Apá salió cojeando de su habitación, las luces de un ventana lastimaban sus ojos. Dijo que se sentía como si hubiera luchado contra un monstruo hecho de lava durante toda la noche. Mi hermana mayor dijo que cada mañana, después de despertar, sentía como si un martillo invisible le estuviera destrozando la cabeza.

Algunos días, Amá conseguía mandarnos una selfi con su máscara de oxígeno.
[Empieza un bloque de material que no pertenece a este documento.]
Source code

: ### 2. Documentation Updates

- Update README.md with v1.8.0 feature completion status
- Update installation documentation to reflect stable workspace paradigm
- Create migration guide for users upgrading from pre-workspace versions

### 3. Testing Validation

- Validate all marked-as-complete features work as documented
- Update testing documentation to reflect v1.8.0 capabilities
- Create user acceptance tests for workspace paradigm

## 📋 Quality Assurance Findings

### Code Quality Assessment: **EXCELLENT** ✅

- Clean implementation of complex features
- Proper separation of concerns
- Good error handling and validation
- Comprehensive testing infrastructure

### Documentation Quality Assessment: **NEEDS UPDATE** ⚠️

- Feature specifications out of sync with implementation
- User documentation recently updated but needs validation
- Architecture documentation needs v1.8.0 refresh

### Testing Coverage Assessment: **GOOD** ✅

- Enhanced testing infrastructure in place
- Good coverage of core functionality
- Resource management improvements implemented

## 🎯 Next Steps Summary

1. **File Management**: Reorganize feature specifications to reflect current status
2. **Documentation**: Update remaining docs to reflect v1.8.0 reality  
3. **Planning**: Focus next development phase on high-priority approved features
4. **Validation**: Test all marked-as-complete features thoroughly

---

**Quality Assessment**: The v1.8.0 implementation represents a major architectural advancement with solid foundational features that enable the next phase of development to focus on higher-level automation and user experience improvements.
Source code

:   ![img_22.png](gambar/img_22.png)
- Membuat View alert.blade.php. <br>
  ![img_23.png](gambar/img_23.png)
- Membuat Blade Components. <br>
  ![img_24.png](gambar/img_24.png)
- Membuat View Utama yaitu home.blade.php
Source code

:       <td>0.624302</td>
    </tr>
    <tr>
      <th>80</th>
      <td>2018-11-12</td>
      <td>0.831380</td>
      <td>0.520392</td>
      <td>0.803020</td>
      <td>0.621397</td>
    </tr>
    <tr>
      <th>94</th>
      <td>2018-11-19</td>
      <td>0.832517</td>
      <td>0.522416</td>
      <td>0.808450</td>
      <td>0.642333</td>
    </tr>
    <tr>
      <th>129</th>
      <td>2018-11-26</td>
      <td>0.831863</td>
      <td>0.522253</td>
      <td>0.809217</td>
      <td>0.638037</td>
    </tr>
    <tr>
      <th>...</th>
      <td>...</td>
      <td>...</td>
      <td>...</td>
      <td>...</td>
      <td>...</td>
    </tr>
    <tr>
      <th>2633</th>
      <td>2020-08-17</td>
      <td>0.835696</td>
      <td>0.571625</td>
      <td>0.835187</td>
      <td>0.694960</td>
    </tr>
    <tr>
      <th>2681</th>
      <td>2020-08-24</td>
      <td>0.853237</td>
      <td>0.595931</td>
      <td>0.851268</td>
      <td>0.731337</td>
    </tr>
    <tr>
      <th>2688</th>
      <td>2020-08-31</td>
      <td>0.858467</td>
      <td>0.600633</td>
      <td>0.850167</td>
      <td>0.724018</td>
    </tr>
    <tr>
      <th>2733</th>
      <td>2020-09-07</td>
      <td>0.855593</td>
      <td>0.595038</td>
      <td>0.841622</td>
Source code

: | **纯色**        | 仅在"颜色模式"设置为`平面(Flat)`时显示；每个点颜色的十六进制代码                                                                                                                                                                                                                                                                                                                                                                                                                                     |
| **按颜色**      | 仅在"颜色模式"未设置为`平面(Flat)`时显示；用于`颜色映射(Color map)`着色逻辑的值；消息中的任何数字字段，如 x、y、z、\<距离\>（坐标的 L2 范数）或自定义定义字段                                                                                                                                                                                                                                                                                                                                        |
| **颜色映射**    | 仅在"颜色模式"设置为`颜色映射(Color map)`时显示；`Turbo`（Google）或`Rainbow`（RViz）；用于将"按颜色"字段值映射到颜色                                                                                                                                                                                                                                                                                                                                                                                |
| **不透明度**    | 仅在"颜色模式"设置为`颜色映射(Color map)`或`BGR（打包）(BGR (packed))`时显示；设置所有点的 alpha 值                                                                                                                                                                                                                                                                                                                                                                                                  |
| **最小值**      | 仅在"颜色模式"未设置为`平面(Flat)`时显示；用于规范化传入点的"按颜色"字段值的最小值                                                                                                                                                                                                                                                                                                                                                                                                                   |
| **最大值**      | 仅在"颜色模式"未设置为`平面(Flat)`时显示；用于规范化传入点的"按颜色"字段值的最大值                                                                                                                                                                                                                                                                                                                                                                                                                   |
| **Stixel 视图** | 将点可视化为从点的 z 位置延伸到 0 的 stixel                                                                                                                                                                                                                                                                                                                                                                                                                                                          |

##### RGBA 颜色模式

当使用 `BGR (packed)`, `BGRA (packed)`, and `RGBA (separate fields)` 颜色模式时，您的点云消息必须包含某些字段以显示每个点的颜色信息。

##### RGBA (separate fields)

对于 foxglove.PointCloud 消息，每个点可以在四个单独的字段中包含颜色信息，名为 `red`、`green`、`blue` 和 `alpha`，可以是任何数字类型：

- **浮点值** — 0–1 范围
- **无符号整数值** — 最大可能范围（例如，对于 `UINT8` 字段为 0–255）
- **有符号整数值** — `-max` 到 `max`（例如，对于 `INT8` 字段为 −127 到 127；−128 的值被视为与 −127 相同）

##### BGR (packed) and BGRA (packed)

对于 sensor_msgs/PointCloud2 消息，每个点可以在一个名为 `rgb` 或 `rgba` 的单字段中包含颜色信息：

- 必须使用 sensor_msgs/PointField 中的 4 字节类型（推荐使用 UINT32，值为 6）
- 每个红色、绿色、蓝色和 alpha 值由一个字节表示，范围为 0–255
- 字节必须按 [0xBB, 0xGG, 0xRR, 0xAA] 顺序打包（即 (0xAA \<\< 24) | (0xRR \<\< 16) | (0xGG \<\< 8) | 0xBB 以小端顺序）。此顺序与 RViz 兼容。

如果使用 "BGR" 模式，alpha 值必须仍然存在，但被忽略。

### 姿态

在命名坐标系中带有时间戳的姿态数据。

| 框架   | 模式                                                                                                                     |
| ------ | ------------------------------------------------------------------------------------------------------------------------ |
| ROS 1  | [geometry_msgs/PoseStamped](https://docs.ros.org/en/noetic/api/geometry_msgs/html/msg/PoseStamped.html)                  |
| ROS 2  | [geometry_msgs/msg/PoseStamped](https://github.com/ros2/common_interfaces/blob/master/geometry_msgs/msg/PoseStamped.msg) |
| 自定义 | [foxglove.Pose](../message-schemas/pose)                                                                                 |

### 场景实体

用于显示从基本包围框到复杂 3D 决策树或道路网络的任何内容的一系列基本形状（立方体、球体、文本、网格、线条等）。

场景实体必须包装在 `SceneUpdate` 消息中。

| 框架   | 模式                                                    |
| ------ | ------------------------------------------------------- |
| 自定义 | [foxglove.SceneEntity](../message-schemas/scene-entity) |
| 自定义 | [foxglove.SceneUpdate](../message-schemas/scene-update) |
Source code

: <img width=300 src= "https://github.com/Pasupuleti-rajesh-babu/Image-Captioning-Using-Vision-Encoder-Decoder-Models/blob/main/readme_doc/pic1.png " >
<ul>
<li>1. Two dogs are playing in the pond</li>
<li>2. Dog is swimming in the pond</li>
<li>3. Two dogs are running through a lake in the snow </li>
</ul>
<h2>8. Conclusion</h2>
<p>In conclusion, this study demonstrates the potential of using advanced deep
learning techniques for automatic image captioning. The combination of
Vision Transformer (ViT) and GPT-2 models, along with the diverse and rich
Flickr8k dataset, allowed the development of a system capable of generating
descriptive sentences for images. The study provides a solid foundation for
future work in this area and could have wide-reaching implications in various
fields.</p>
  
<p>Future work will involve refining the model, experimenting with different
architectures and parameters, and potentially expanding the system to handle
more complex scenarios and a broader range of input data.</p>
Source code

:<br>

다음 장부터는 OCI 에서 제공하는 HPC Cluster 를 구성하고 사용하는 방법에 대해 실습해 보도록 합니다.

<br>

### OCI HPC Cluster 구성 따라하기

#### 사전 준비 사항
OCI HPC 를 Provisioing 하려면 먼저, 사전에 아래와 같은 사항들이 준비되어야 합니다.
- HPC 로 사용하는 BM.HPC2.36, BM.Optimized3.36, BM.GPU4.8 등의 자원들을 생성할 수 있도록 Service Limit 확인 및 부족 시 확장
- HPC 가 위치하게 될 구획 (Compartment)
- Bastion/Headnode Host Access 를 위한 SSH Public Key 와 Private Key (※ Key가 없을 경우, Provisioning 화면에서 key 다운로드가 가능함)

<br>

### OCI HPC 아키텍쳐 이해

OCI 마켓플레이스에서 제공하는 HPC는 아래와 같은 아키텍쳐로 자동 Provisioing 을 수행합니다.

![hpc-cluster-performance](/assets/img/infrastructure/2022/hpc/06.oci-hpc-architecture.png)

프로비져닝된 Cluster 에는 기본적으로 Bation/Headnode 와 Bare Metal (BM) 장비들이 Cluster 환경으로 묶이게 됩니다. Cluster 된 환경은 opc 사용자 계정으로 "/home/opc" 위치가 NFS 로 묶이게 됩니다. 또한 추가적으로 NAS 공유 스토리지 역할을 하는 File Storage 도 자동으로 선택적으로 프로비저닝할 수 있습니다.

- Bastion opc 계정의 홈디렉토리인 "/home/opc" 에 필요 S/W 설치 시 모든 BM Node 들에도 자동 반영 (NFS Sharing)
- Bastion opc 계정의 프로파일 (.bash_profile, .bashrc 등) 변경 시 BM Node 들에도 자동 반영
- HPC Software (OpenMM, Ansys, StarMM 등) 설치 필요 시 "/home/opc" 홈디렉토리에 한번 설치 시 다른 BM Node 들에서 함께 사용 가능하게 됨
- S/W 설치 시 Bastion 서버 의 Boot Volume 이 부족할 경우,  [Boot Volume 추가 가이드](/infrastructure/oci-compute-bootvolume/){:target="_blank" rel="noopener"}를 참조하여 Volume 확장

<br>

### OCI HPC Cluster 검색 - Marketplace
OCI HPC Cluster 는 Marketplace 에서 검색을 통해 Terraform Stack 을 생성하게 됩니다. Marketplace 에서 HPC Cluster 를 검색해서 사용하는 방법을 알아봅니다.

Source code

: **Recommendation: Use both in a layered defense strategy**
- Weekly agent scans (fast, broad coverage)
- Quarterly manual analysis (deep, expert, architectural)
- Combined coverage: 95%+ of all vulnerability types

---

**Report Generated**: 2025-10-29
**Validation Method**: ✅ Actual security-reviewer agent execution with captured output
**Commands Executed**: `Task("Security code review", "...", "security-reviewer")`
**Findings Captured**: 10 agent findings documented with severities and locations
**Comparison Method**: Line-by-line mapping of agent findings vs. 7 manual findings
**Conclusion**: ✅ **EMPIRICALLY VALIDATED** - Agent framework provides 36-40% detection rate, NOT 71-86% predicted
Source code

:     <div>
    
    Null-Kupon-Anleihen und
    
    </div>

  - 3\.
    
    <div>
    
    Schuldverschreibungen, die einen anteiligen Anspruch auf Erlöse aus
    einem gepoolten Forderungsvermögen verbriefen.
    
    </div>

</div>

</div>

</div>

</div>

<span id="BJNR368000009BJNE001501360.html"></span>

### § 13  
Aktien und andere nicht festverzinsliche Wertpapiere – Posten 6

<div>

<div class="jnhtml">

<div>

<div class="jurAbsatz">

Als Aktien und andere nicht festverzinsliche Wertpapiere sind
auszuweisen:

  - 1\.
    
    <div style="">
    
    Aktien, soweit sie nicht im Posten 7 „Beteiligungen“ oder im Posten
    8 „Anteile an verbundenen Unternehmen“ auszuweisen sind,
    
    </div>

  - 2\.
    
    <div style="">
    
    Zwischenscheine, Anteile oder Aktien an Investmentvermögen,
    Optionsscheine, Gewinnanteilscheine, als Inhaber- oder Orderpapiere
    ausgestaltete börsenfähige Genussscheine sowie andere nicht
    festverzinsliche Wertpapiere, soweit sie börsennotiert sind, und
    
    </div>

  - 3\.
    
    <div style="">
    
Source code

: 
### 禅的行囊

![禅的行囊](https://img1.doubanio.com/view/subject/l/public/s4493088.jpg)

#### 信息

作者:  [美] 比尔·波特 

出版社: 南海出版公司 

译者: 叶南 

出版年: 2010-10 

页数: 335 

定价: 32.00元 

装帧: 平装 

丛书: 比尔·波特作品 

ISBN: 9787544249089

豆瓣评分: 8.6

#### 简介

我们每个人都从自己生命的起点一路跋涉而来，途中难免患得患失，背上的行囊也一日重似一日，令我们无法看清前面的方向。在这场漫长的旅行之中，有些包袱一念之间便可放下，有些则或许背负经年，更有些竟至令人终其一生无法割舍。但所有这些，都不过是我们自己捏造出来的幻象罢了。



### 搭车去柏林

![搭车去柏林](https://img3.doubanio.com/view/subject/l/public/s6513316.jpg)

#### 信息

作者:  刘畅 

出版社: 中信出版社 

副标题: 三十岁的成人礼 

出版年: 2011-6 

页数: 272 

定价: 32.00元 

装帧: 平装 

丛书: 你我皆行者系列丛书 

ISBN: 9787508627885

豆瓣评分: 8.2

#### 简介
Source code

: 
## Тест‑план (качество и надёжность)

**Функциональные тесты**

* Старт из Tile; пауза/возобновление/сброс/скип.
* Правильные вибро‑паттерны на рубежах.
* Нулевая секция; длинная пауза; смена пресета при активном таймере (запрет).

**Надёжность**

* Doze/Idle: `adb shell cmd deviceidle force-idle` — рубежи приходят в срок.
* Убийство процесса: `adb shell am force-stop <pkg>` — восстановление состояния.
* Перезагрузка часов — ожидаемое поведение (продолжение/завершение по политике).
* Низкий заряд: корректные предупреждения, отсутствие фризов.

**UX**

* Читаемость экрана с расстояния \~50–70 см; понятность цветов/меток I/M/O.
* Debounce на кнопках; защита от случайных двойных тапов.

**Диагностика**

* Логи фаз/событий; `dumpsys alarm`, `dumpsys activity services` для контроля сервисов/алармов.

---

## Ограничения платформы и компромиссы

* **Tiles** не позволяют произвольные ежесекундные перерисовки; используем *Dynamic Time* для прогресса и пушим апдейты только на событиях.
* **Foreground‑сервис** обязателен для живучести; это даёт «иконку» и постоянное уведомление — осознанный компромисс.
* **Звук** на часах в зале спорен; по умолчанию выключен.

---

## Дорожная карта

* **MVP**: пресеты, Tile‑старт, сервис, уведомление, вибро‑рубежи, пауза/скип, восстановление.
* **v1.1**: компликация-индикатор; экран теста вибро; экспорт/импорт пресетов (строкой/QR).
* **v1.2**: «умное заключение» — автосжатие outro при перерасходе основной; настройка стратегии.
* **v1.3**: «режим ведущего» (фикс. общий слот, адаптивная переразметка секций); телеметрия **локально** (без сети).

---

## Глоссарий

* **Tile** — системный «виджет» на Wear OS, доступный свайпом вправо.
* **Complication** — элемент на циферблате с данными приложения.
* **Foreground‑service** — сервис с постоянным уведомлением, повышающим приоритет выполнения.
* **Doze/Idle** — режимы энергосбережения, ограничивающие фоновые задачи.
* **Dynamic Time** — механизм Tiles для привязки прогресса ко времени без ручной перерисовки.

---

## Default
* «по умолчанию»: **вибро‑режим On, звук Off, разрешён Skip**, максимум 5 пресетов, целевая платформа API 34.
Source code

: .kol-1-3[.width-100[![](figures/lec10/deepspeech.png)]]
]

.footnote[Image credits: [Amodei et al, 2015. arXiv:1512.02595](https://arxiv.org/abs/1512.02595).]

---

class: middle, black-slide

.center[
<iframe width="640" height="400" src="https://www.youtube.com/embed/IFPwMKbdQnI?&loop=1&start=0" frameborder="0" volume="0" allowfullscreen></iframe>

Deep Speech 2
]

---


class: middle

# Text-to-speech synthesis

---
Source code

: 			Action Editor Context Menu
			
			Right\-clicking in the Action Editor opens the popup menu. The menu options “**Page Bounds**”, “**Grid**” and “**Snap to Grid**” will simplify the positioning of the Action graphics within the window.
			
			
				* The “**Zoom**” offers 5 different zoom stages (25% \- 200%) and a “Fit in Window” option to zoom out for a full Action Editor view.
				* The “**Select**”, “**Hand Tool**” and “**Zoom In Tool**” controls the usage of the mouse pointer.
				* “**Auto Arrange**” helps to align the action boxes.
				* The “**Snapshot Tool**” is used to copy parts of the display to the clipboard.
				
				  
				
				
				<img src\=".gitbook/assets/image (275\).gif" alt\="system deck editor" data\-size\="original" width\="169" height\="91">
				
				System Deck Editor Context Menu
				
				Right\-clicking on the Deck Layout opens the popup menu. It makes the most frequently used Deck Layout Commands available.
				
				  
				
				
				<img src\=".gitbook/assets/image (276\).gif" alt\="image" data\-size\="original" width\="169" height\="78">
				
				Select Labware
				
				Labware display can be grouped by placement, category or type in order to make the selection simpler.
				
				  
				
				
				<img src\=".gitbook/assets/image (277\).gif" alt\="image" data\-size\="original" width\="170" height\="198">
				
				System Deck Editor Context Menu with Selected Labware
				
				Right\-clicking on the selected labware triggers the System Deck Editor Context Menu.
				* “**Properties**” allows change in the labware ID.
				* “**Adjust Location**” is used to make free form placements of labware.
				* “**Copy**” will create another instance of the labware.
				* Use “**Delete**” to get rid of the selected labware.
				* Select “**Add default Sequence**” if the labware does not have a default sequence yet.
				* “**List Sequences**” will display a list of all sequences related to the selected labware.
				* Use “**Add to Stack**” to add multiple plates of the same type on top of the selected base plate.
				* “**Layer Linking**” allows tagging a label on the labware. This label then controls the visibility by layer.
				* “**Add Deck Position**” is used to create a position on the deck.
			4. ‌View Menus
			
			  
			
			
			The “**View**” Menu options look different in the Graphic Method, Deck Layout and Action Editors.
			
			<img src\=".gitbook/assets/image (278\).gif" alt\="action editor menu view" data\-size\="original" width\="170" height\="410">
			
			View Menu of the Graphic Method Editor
Otros días nos dijo que había dormido mal y que su respiración se dificultó al intentar caminar.

Sus cinco hijos mirábamos nuestros teléfonos como si nuestras vidas dependieran de ello, a la espera de noticias.

Un paciente responde un formulario antes de hacerle una prueba para detectar coronavirus en Nuestra Clínica del Valle en San Juan, Texas. (Ilana Panich-Linsman/The New York Times)
Un paciente responde un formulario antes de hacerle una prueba para detectar coronavirus en Nuestra Clínica del Valle en San Juan, Texas. (Ilana Panich-Linsman/The New York Times)

“Me están dando plasma”, escribía ella, y luego se callaba.

“Quiero volver pronto a casa”, mandó en un mensaje de texto días después.

Casi una semana después desde que la dejé en la sala de emergencia, su estado de ánimo y su respiración habían mejorado significativamente. Pudo sentarse derecha y mantener una conversación telefónica durante cinco minutos. Comenzamos a hablar sobre los preparativos para su eventual regreso a casa.

Quería decirle que la amaba. Pero de nuevo me atraganté. No hagas que parezca que le estás diciendo adiós, me dije.

Después de colgar, le envié un GIF de un conejito blanco que dispara corazones cada vez que se abraza.

I love you”, aparecía el mensaje, una y otra vez.